Le projet de relance agricole doit être articulé autour du marché intérieur, principalement par l’augmentation des rendements et de la production des céréales et des légumes. Aussi le renforcement de l’embouche pour obtenir la croissance des différents cheptels. Les bras libérés par la crise économique doivent être encouragés à redevenir disponibles pour l’exploitation agricole au sens large.
La campagne agricole 2020 doit être méticuleusement préparée. Les considérations politiciennes qui gênent la distribution optimale des engrais et des semences de qualité doivent être totalement exclues. Face à l’incertitude spécifique à toute saison des pluies, un suivi particulier doit concerner l’utilisation de tout périmètre irrigué recensé sur le territoire national à des fins de production.
Le projet de relance du tourisme doit concerner avant tout le tourisme intérieur. Celui de l’accueil des étrangers pourraient être très lent à reprendre car le Covid-19 laissera des budgets à reconstituer et des peurs de voyage à l’étranger à lever. Les professionnels devront concevoir un plan de promotion de leur activité par des tarifs particulièrement attrayants.

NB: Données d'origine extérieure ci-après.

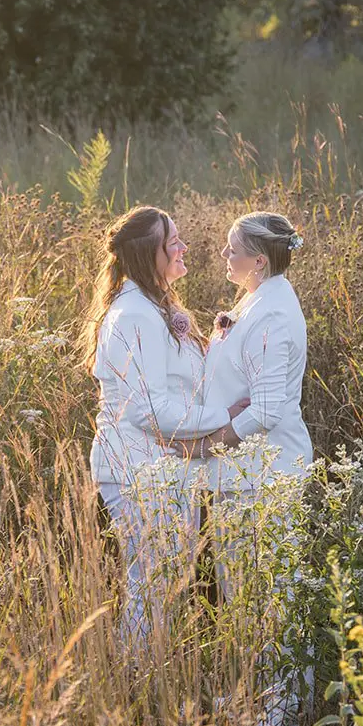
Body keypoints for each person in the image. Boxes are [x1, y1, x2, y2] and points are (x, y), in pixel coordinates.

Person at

Les résidents constituant la clientèle locale, au sortir du confinement relatif et de l’état d’urgence, auront besoin de « dépaysement ». L’offre touristique se souciera toutefois de rassurer en garantissant une sécurité « sanitaire » par le maintien des attitudes de protection au sein des réceptifs. L’État prendra soin d’expliquer aux citoyens l’importance de leur contribution à la relance du secteur par leurs dépenses de vacances locales.
Outre ces deux « projets de relance sectorielle », l’État devra se montrer attentif à toutes suggestions de reprise et de relance d’activité venant des secteurs et des acteurs. Il devra aider à la conception de plans sous-sectoriels de reprise d’activité. La logique dominante consistera à rechercher de manière systématique le maximum de plus-value locale comme condition d’apport de l’aide de l’État. Ce ne sera pas une démarche consistant à se recroqueviller sur soi-même. Ce sera le respect d’une nouvelle logique globale qui portera la reprise des économies nationales à travers le monde au lendemain de la crise du Covid-19.
Le cas particulier de notre future industrie pétrolière et gazière doit faire l’objet de toutes les attentions. Les perturbations sur le marché des hydrocarbures vont engendrer des attitudes de réserve et de recul de la part des compagnies concernées par l’exploitation des permis pétroliers et gaziers. Leur désengagement – espérons temporaire – a d’ailleurs commencé à avoir lieu. L’État du Sénégal doit préparer les réponses juridiques à mettre en œuvre dès que la fin des confinements devra conduire au maintien du respect des engagements qui les lient.
Enfin, durant cette période et sans aucun doute bien au-delà, il faudra mettre en place au bénéfice des populations vulnérables une juste réponse à l’augmentation de la pauvreté, mais également apporter la riposte adéquate à l’extension des zones d’insécurité alimentaire.